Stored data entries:
# # # # # # #

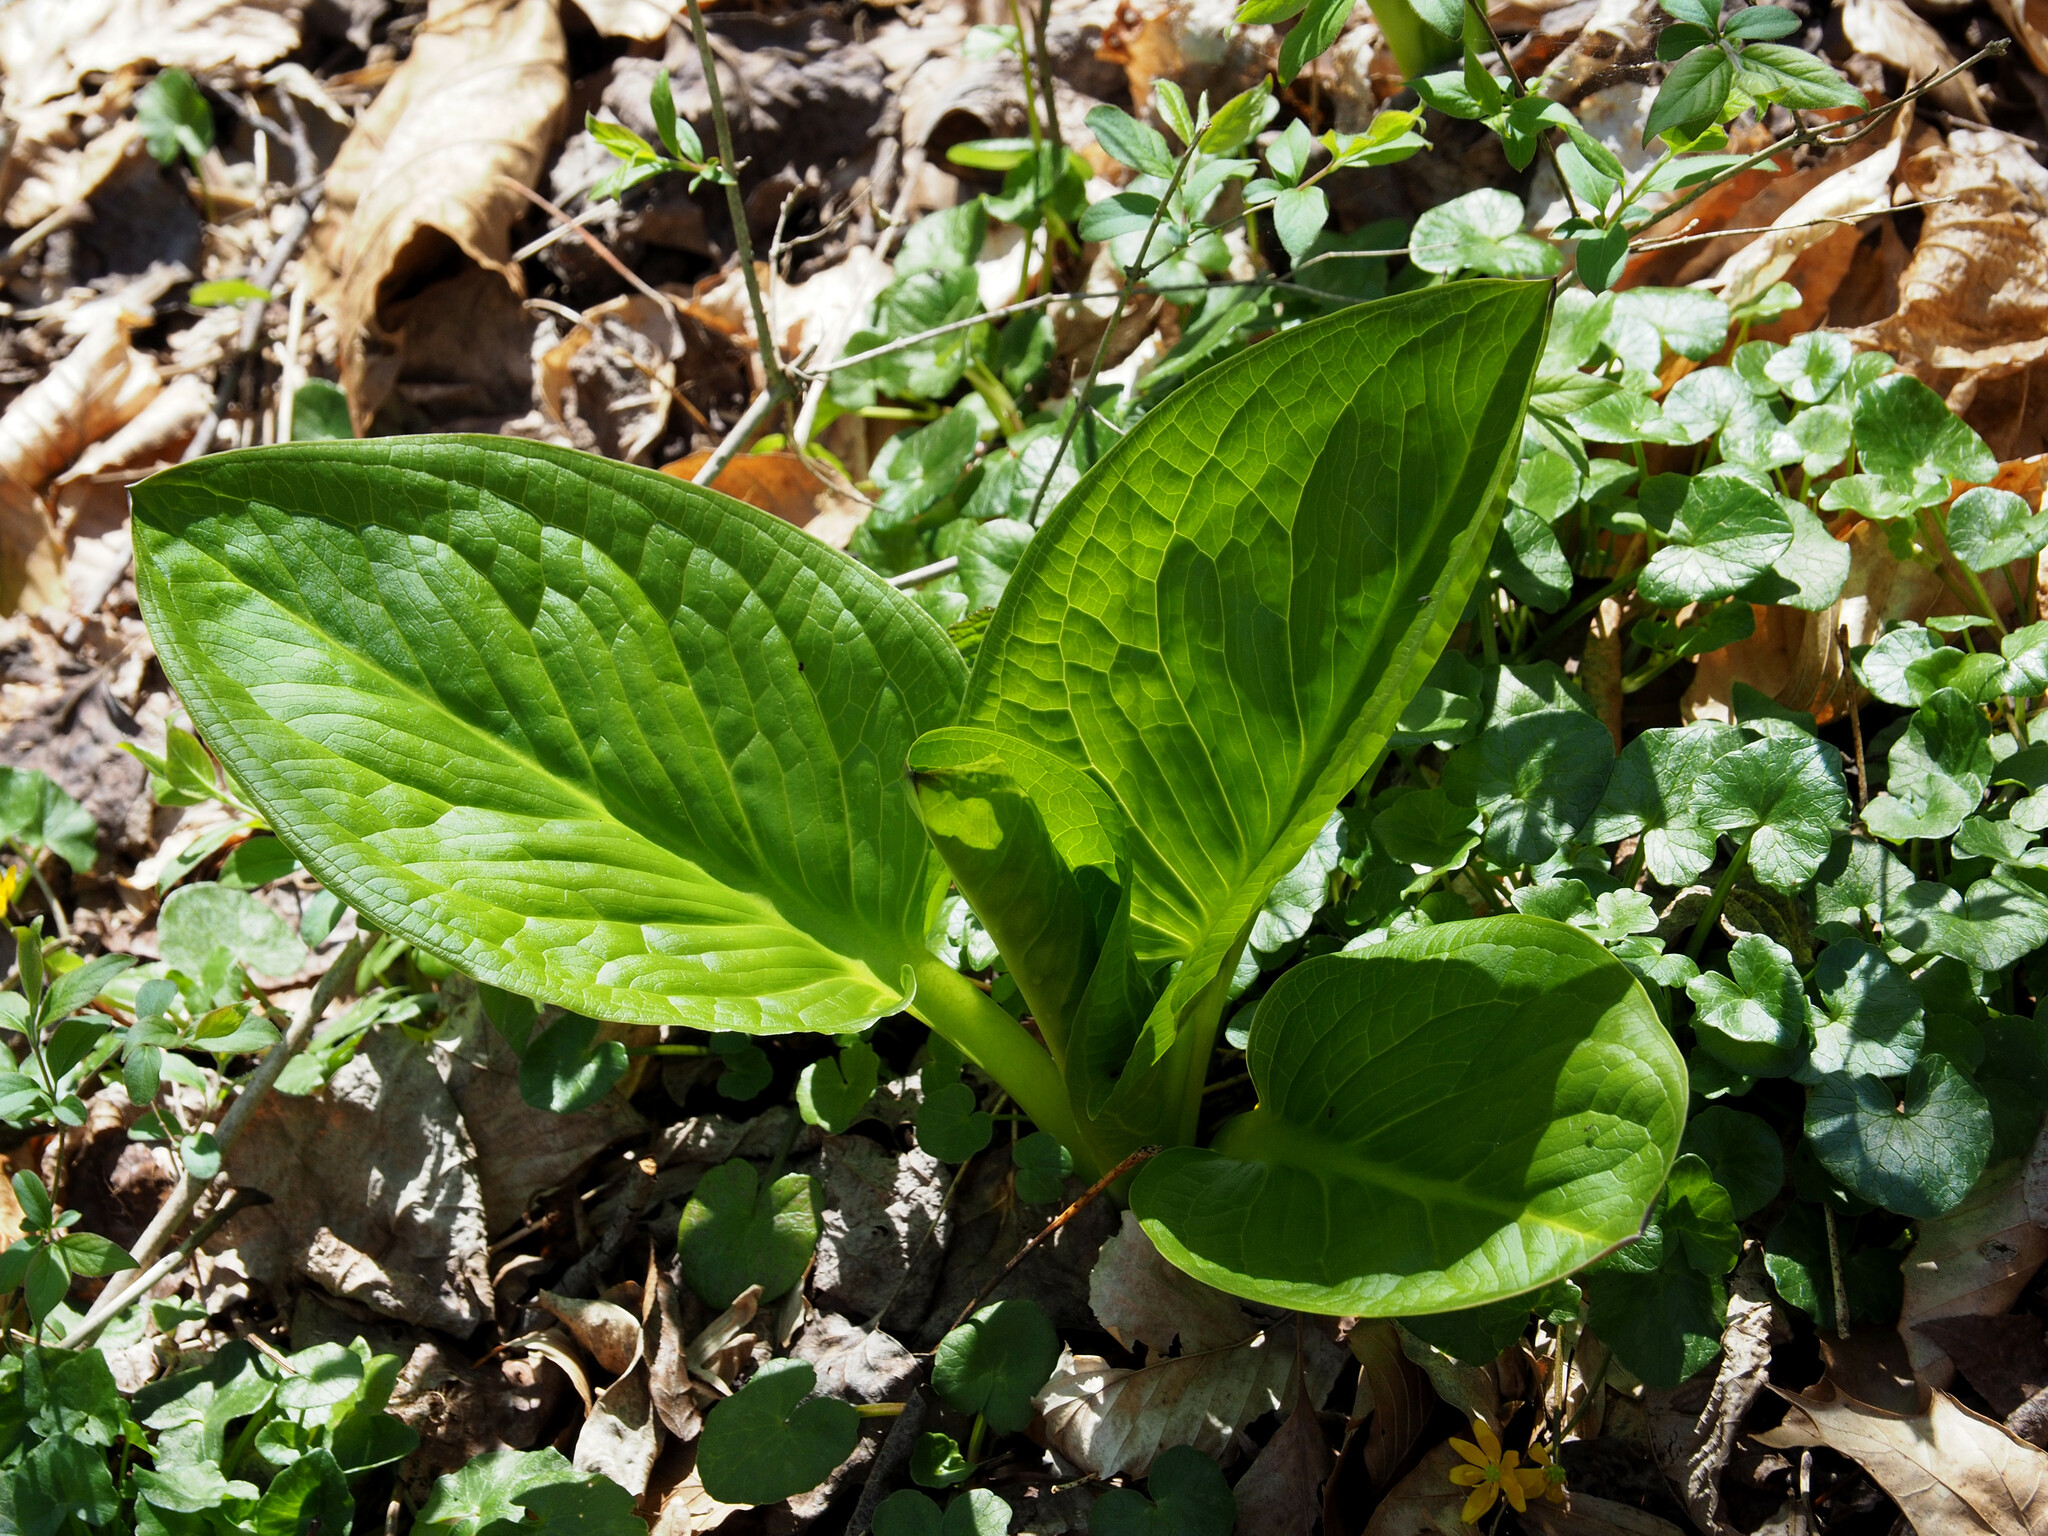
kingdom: Plantae
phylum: Tracheophyta
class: Liliopsida
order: Alismatales
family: Araceae
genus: Symplocarpus
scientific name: Symplocarpus foetidus
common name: Eastern skunk cabbage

# # # # # # #

> **GOAL OF THE EXERCISE**:
Could you copy out every text line from the entries word for word, leaving out the pictures?

> **OUTPUT OF THE EXERCISE**:
kingdom: Plantae
phylum: Tracheophyta
class: Liliopsida
order: Alismatales
family: Araceae
genus: Symplocarpus
scientific name: Symplocarpus foetidus
common name: Eastern skunk cabbage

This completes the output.